- **SHORT TASK**: Rewrite every line in these rows with "colour" changed to "color" and everything else unchanged. Leave the pictures out of your answer.

- **PROVIDED DATA**:
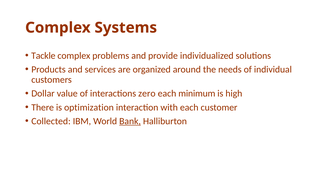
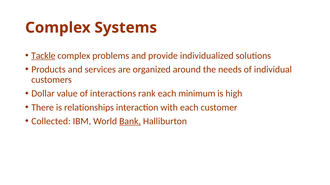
Tackle underline: none -> present
zero: zero -> rank
optimization: optimization -> relationships
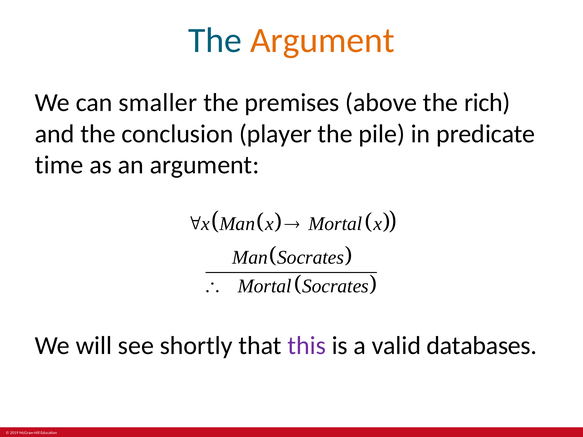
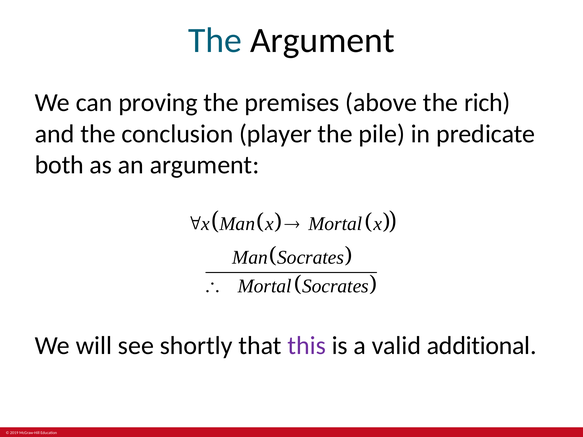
Argument at (322, 40) colour: orange -> black
smaller: smaller -> proving
time: time -> both
databases: databases -> additional
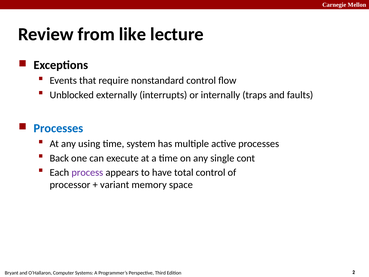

- **ANSWER FOR THIS EXERCISE**:
Tackle underline: none -> present
zero: zero -> rank
optimization: optimization -> relationships
Argument at (322, 40) color: orange -> black
smaller: smaller -> proving
time: time -> both
databases: databases -> additional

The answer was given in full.